Ich begreife diese Denkweise nicht.

Ich habe heute mit einer Nachbarin gesprochen. Sie brachte uns unsere Mülltonne wieder, die jemand bei ihr vor die Tür gestellt hat. Die Tonne wurde heute geleert und ich vermute, sie ist nach der Leerung bei dem Orkan hier durch die halbe Straße geweht, obwohl wir eigentlich dafür bezahlen, dass sie wieder zurückgebracht wird. Ich hatte sie noch gar nicht vermisst. Die Nachbarin wohnt seit drei Jahren hier und ist mit ihrer Lebenspartnerin aus Syrien geflüchtet. Wir sind schon öfter mal kurz ins Gespräch gekommen. So auch heute. „Der Lesbenhaushalt hat keinen Tannenbaum“, erzählt ein Nachbar (zum Glück nicht der, der bei uns den Rasen mäht) in der ganzen Straße herum. Sowas gebe es in Syrien nicht. Ich habe das auch schon mitbekommen, obwohl er Marie und mich noch nicht persönlich angesprochen hat.
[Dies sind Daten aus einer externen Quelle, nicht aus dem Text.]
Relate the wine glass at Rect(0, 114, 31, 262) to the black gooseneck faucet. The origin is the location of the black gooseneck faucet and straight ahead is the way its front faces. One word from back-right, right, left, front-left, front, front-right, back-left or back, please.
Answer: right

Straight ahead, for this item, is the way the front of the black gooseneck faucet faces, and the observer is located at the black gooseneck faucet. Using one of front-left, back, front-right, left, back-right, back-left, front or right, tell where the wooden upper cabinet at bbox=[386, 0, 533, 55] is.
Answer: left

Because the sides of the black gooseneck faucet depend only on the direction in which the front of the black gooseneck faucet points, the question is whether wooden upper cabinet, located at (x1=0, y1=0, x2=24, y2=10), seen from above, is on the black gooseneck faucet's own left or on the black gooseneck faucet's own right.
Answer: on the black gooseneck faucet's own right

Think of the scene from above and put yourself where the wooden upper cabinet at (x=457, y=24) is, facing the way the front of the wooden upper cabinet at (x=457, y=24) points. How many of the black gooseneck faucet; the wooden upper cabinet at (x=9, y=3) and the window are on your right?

Sie erzählt: „Wir haben ihn in unsere Wohnung eingeladen, damit er sich davon überzeugen kann, dass wir dort kein offenes Feuer machen. Das hat er nämlich auch behauptet.“ – „Das müssen Sie nicht machen. Der Mensch hat ein dreckiges Mundwerk und verstößt gegen unsere Gesetze.“ – „Wir wollen keine Probleme. Davon hatten wir Jahre lang genug.“

Am Ende haben wir beide Frauen zu uns zum Abendessen eingeladen. Es gab nichts Besonderes, belegte Brote, Gemüse, Wasser, Tee. Und Kaminfeuer. Es war sehr schön, ein unterhaltsames und auch spannendes Gespräch, ein Viertel auf Deutsch, drei Viertel auf Englisch. Es ist übrigens zu keinem Zeitpunkt die Frage gestellt worden, warum wir im Rollstuhl sitzen und ob Marie und ich eine sexuelle Beziehung haben. Nur
mal so angemerkt. Und wir sind jetzt „per du“.
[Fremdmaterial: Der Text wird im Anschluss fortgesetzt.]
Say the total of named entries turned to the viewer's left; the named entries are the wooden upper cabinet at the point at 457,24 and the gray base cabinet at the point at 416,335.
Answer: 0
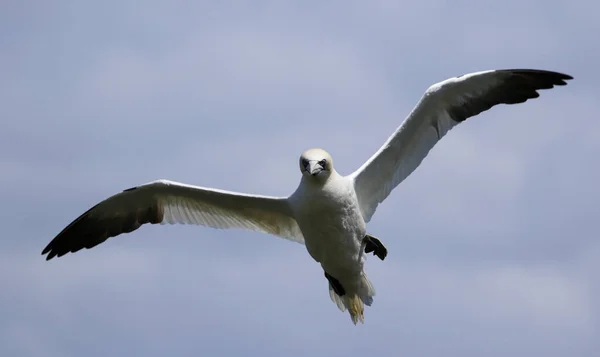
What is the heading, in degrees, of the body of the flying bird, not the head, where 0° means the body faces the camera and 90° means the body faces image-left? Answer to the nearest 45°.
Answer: approximately 0°
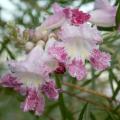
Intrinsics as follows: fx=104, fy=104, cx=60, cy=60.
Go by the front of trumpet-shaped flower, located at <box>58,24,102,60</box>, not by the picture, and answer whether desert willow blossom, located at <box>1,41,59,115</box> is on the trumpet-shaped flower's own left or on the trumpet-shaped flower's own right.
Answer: on the trumpet-shaped flower's own right

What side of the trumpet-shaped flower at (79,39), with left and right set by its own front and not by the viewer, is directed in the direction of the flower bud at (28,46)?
right

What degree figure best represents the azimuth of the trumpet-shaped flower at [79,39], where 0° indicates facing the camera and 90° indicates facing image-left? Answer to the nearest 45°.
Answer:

Helena hat uns heute berichtet, dass sie beim Reiten ihrer besten Freundin von ihrer bald beginnenden Psychotherapie erzählt hat. Sie geht vollkommen neugierig und positiv an das Thema heran. Die Freundin habe sie über die Probestunde ausgefragt und ganz interessiert zugehört. Eine anwesende Pferdebesitzerin, die Helena gar nicht kennt aber das Gespräch zwischen ihr und ihrer Freundin wohl mitbekommen hat, habe Helena ungefragt den Rat gegeben, das mit der Psychotherapie künftig für sich zu behalten, weil Psychotherapie „etwas Peinliches“ sei. Der Spruch hätte auch von meinem Vater kommen können.

Was denken Menschen eigentlich, was man da Peinliches macht? Können wir mal bitte aufhören, Menschen, die traumatisiert sind, mit dem Stigma zu beschämen, dass sie gerade von der Welt um sie herum falsch verstanden und ausgegrenzt werden?